## WORK REQUEST
Use the entries below and reproduce exactly the lines from the one containing "0.01%). The FDA collected the" down to the one containing "monocytogenes", both of them included.

## DATA RECORDS
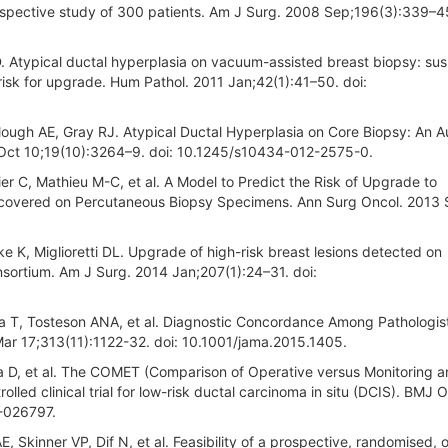
ospective study of 300 patients. Am J Surg. 2008 Sep;196(3):339–45
. Atypical ductal hyperplasia on vacuum-assisted breast biopsy: susp
h risk for upgrade. Hum Pathol. 2011 Jan;42(1):41–50. doi:
ough AE, Gray RJ. Atypical Ductal Hyperplasia on Core Biopsy: An A
2 Oct 10;19(10):3264–9. doi: 10.1245/s10434-012-2575-0.
er C, Mathieu M-C, et al. A Model to Predict the Risk of Upgrade to
iscovered on Percutaneous Biopsy Specimens. Ann Surg Oncol. 2013
e K, Miglioretti DL. Upgrade of high-risk breast lesions detected on
ortium. Am J Surg. 2014 Jan;207(1):24–31. doi:
a T, Tosteson ANA, et al. Diagnostic Concordance Among Pathologis
ar 17;313(11):1122-32. doi: 10.1001/jama.2015.1405.
la D, et al. The COMET (Comparison of Operative versus Monitoring 
olled clinical trial for low-risk ductal carcinoma in situ (DCIS). BMJ 
-026797.
, Skinner VP, Dif N, et al. Feasibility of a prospective, randomised, 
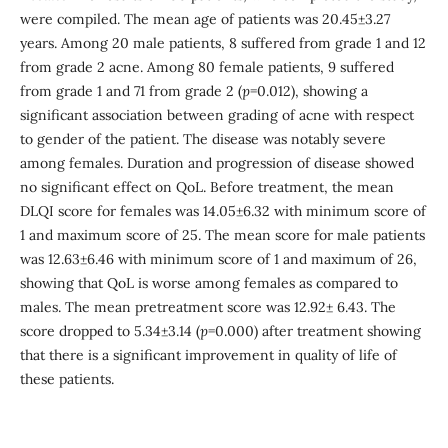
were compiled. The mean age of patients was 20.45±3.27
years. Among 20 male patients, 8 suffered from grade 1 and 12
from grade 2 acne. Among 80 female patients, 9 suffered
from grade 1 and 71 from grade 2 (
p
=0.012), showing a
significant association between grading of acne with respect
to gender of the patient. The disease was notably severe
among females. Duration and progression of disease showed
no significant effect on QoL. Before treatment, the mean
DLQI score for females was 14.05±6.32 with minimum score of
1 and maximum score of 25. The mean score for male patients
was 12.63±6.46 with minimum score of 1 and maximum of 26,
showing that QoL is worse among females as compared to
males. The mean pretreatment score was 12.92± 6.43. The
score dropped to 5.34±3.14 (
p
=0.000) after treatment showing
that there is a significant improvement in quality of life of
these patients.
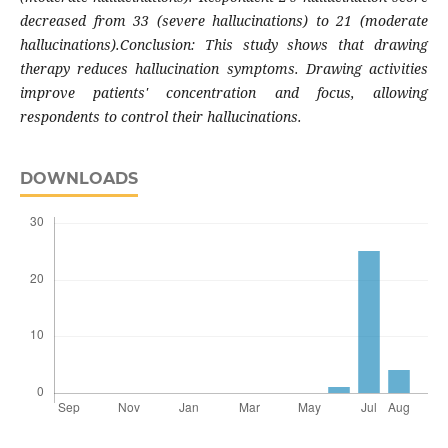
decreased from 33 (severe hallucinations) to 21 (moderate
hallucinations).Conclusion: This study shows that drawing
therapy reduces hallucination symptoms. Drawing activities
improve patients' concentration and focus, allowing
respondents to control their hallucinations
.
DOWNLOADS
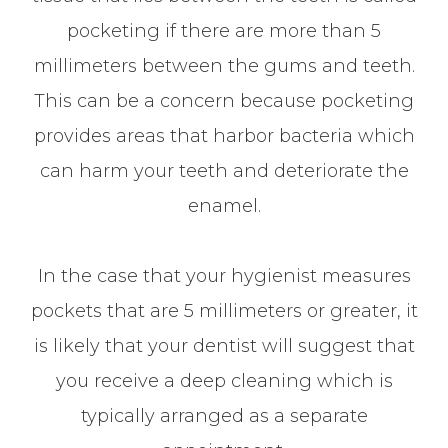
pocketing if there are more than 5
millimeters between the gums and teeth.
This can be a concern because pocketing
provides areas that harbor bacteria which
can harm your teeth and deteriorate the
enamel.
In the case that your hygienist measures
pockets that are 5 millimeters or greater, it
is likely that your dentist will suggest that
you receive a deep cleaning which is
typically arranged as a separate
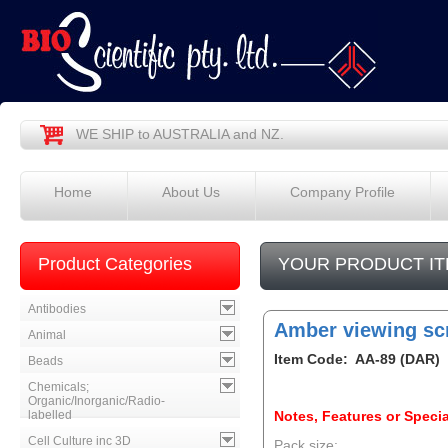
WE SHIP to AUSTRALIA and NZ.
Home
About Us
Company Profile
Product Categories
YOUR PRODUCT IT
Antibodies
Amber viewing sc
Animal
Item Code: AA-89 (DAR)
Beads
Chemicals;
Organic/Inorganic/Radio-
labelled
Notes, Features or Specia
Cell Culture inc 3D
Pack size:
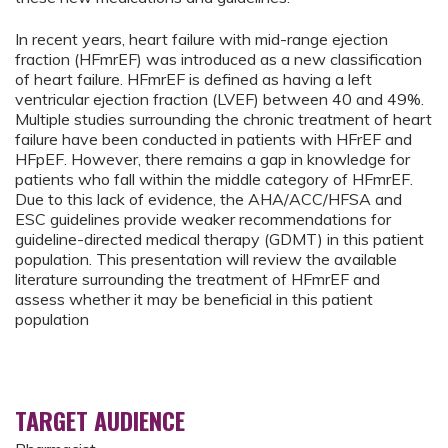
In recent years, heart failure with mid-range ejection
fraction (HFmrEF) was introduced as a new classification
of heart failure. HFmrEF is defined as having a left
ventricular ejection fraction (LVEF) between 40 and 49%.
Multiple studies surrounding the chronic treatment of heart
failure have been conducted in patients with HFrEF and
HFpEF. However, there remains a gap in knowledge for
patients who fall within the middle category of HFmrEF.
Due to this lack of evidence, the AHA/ACC/HFSA and
ESC guidelines provide weaker recommendations for
guideline-directed medical therapy (GDMT) in this patient
population. This presentation will review the available
literature surrounding the treatment of HFmrEF and
assess whether it may be beneficial in this patient
population
TARGET AUDIENCE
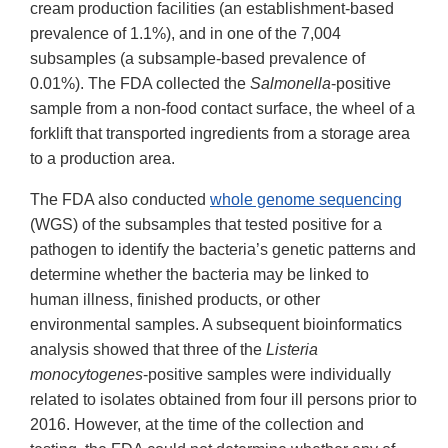
cream production facilities (an establishment-based
prevalence of 1.1%), and in one of the 7,004
subsamples (a subsample-based prevalence of
0.01%). The FDA collected the
Salmonella
-positive
sample from a non-food contact surface, the wheel of a
forklift that transported ingredients from a storage area
to a production area.
The FDA also conducted
whole genome sequencing
(WGS) of the subsamples that tested positive for a
pathogen to identify the bacteria’s genetic patterns and
determine whether the bacteria may be linked to
human illness, finished products, or other
environmental samples. A subsequent bioinformatics
analysis showed that three of the
Listeria
monocytogenes
-positive samples were individually
related to isolates obtained from four ill persons prior to
2016. However, at the time of the collection and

## SOLUTION TO THIS EXERCISE
0.01%). The FDA collected the
Salmonella
-positive
sample from a non-food contact surface, the wheel of a
forklift that transported ingredients from a storage area
to a production area.
The FDA also conducted
whole genome sequencing
(WGS) of the subsamples that tested positive for a
pathogen to identify the bacteria’s genetic patterns and
determine whether the bacteria may be linked to
human illness, finished products, or other
environmental samples. A subsequent bioinformatics
analysis showed that three of the
Listeria
monocytogenes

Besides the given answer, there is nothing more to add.